Узелков даже ахнул, сидя рядом со мной.

— Ну, это Малышев лишнее на себя берет! Борис Сумской — это ему все-таки не Васька Царицын. Это работник губернского масштаба…

А Венька Малышев продолжал:

— Я еще не вижу в этом деле полного состава преступления. Если начать расследовать это дело по-настоящему…

— Здесь не уголовный розыск, — громко произнес Сумской.

И в зале кое-кто засмеялся.

Этот смех сбил Веньку.

— Я, конечно, не оратор, — как бы извинился он после долгой паузы. — Но я считаю, что говорить про Егорова «бывший комсомолец» еще рано. Еще надо это дело все-таки… доследовать. Я подчеркиваю — доследовать. Подозрительно мне, что тут некоторые готовы верить церковному старосте и не верить комсомольцу Егорову. С каких это пор церковные старосты стали заботиться о чистоте рядов комсомола? Я не буду голосовать за исключение товарища Егорова, я подчеркиваю — товарища, пока не увижу убедительных улик, что ли…

— Может, тебе представить еще вещественные доказательства? — усмехнулся Сумской.

— Да, мне нужны доказательства, — подтвердил Венька. — И всем, я думаю, нужны. Не только мне. Вот на этом я настаиваю очень твердо. И уверен, что вы, ребята, меня поддержите, потому что, я считаю, комсомольская организация должна не только наказывать, но и защищать комсомольца, когда на него возводят какую-то… ерунду или что-нибудь вроде этого. Я так считаю…

В зале было уже темно. А когда в президиуме зажгли большую керосиновую лампу, в зале, особенно в последних рядах, стало еще темнее.
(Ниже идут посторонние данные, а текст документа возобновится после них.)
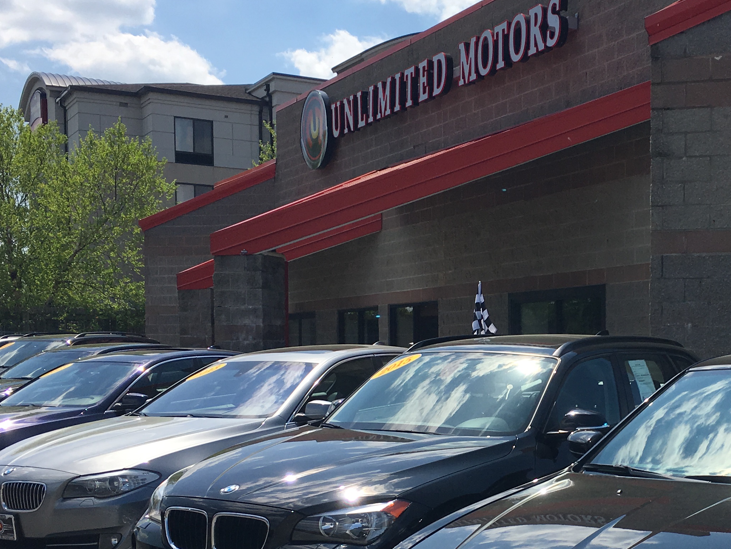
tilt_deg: -2.7
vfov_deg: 25.4
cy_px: 399
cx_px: 574
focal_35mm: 57
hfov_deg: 32.9
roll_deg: -1.1
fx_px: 1204
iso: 25
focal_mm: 4.15
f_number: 2.2
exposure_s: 1/2747
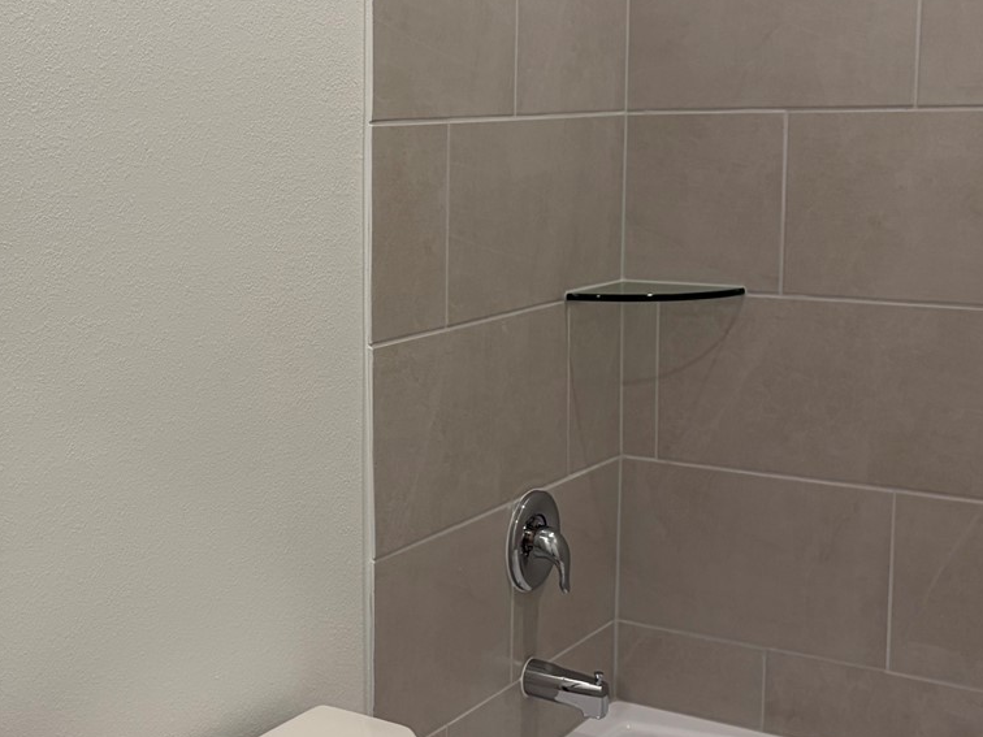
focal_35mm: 55
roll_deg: +1.3
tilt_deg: -8.6
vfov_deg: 26.5
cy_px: 326
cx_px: 242
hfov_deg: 34.2
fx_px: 1562
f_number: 1.6
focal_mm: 5.96
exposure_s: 1/120
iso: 80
Поэтому мы не сразу рассмотрели девушку, взявшую слово после Малышева. И только когда она заговорила, мы узнали Юлю Мальцеву.

— Я вполне согласна с этим товарищем, который только что выступал, подняла она голову и поправила гребенку в пышных волосах. — Я не знаю его фамилии, но я с ним вполне согласна. Он ставит вопрос совершенно серьезно, по-комсомольски…

Жестокость pic06.png

Веньке, вернувшемуся на свое место рядом со мной, вдруг стало душно. Он расстегнул ворот гимнастерки. Лампа, стоявшая на столе президиума, хорошо освещала Юлю. Видно было даже, как шевелится у нее на груди белый лебедь, вышитый на мохнатом свитере.

Таких свитеров комсомолки тогда еще не носили. Юля, наверно, связала его сама. Так думалось мне. Так хотелось думать. И я следил напряженно за каждым ее движением.

Царицын опять поднял руку, опять попросил слова.

— Это, может, получается, глупо, — усмехнулся он. — Но я сейчас послушал выступления, особенно выступление вот товарища Малышева Вениамина, продумал свои слова и вижу, что я поторопился. Я, товарищи, хочу прямо признать, что я поторопился. Я тоже не буду голосовать за исключение товарища Егорова. Это дело надо продумать. В этом деле еще надо разобраться…

Венька Малышев мог бы гордиться, что он повернул весь ход собрания. Все выступавшие после него говорили в защиту Егорова.

Зуриков, снова пошептавшись с членами президиума, согласился, что в этом деле допущен перехлест, что решение по этому делу надо, пожалуй, пересмотреть. И решение тут же пересмотрели.

Егорову поставили только на вид, но предупредили, чтобы он больше не участвовал в крестинах и во всяких религиозных обрядах, а также пьянках и тому подобных недостойных действиях. Егоров, растерявшись от счастья, продолжал сидеть в президиуме у лампы, красный и вспотевший. Но Венька больше не смотрел на него.